:: ACTION ITEM ::
Return all of the records below verbatim.

:: INPUT FOR THIS TASK ::

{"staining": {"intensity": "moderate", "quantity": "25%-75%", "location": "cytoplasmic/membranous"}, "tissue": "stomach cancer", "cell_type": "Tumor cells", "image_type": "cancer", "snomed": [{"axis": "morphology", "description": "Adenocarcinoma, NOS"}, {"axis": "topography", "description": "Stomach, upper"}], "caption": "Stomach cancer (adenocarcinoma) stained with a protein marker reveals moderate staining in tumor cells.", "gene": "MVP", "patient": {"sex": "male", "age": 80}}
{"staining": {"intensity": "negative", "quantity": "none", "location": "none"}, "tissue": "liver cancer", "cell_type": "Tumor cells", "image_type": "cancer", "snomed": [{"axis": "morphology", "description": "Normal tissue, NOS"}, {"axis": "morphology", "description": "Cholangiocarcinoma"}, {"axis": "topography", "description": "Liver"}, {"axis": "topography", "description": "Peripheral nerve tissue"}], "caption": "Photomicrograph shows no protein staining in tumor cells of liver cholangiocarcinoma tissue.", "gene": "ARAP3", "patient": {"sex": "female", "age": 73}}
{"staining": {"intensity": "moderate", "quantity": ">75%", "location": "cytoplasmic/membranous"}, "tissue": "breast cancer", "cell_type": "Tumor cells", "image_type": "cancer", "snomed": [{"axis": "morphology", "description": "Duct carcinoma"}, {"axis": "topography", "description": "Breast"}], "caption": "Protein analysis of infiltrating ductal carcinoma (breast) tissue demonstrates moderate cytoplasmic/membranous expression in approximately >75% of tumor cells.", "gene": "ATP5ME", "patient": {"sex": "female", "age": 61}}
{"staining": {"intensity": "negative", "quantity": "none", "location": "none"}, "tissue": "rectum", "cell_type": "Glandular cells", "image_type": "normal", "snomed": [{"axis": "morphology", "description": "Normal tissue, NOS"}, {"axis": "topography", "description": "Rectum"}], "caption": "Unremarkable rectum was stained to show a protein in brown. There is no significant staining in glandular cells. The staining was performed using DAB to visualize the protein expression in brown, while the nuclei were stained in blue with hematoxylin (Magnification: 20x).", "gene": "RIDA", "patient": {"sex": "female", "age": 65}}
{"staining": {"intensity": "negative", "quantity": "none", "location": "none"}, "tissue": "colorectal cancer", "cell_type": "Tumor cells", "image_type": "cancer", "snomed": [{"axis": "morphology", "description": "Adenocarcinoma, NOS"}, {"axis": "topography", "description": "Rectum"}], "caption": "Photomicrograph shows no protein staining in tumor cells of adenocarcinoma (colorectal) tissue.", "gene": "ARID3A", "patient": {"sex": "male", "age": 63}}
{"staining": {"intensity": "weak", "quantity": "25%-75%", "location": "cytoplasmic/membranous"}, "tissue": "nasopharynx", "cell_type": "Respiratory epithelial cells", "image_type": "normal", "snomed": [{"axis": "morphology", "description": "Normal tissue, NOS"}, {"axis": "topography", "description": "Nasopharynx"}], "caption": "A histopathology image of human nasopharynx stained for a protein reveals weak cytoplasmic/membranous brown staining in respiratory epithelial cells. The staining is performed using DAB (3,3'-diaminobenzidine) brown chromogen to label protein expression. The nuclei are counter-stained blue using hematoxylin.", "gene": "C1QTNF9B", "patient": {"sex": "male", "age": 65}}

:: THE COMPLETED TASK ::
{"staining": {"intensity": "moderate", "quantity": "25%-75%", "location": "cytoplasmic/membranous"}, "tissue": "stomach cancer", "cell_type": "Tumor cells", "image_type": "cancer", "snomed": [{"axis": "morphology", "description": "Adenocarcinoma, NOS"}, {"axis": "topography", "description": "Stomach, upper"}], "caption": "Stomach cancer (adenocarcinoma) stained with a protein marker reveals moderate staining in tumor cells.", "gene": "MVP", "patient": {"sex": "male", "age": 80}}
{"staining": {"intensity": "negative", "quantity": "none", "location": "none"}, "tissue": "liver cancer", "cell_type": "Tumor cells", "image_type": "cancer", "snomed": [{"axis": "morphology", "description": "Normal tissue, NOS"}, {"axis": "morphology", "description": "Cholangiocarcinoma"}, {"axis": "topography", "description": "Liver"}, {"axis": "topography", "description": "Peripheral nerve tissue"}], "caption": "Photomicrograph shows no protein staining in tumor cells of liver cholangiocarcinoma tissue.", "gene": "ARAP3", "patient": {"sex": "female", "age": 73}}
{"staining": {"intensity": "moderate", "quantity": ">75%", "location": "cytoplasmic/membranous"}, "tissue": "breast cancer", "cell_type": "Tumor cells", "image_type": "cancer", "snomed": [{"axis": "morphology", "description": "Duct carcinoma"}, {"axis": "topography", "description": "Breast"}], "caption": "Protein analysis of infiltrating ductal carcinoma (breast) tissue demonstrates moderate cytoplasmic/membranous expression in approximately >75% of tumor cells.", "gene": "ATP5ME", "patient": {"sex": "female", "age": 61}}
{"staining": {"intensity": "negative", "quantity": "none", "location": "none"}, "tissue": "rectum", "cell_type": "Glandular cells", "image_type": "normal", "snomed": [{"axis": "morphology", "description": "Normal tissue, NOS"}, {"axis": "topography", "description": "Rectum"}], "caption": "Unremarkable rectum was stained to show a protein in brown. There is no significant staining in glandular cells. The staining was performed using DAB to visualize the protein expression in brown, while the nuclei were stained in blue with hematoxylin (Magnification: 20x).", "gene": "RIDA", "patient": {"sex": "female", "age": 65}}
{"staining": {"intensity": "negative", "quantity": "none", "location": "none"}, "tissue": "colorectal cancer", "cell_type": "Tumor cells", "image_type": "cancer", "snomed": [{"axis": "morphology", "description": "Adenocarcinoma, NOS"}, {"axis": "topography", "description": "Rectum"}], "caption": "Photomicrograph shows no protein staining in tumor cells of adenocarcinoma (colorectal) tissue.", "gene": "ARID3A", "patient": {"sex": "male", "age": 63}}
{"staining": {"intensity": "weak", "quantity": "25%-75%", "location": "cytoplasmic/membranous"}, "tissue": "nasopharynx", "cell_type": "Respiratory epithelial cells", "image_type": "normal", "snomed": [{"axis": "morphology", "description": "Normal tissue, NOS"}, {"axis": "topography", "description": "Nasopharynx"}], "caption": "A histopathology image of human nasopharynx stained for a protein reveals weak cytoplasmic/membranous brown staining in respiratory epithelial cells. The staining is performed using DAB (3,3'-diaminobenzidine) brown chromogen to label protein expression. The nuclei are counter-stained blue using hematoxylin.", "gene": "C1QTNF9B", "patient": {"sex": "male", "age": 65}}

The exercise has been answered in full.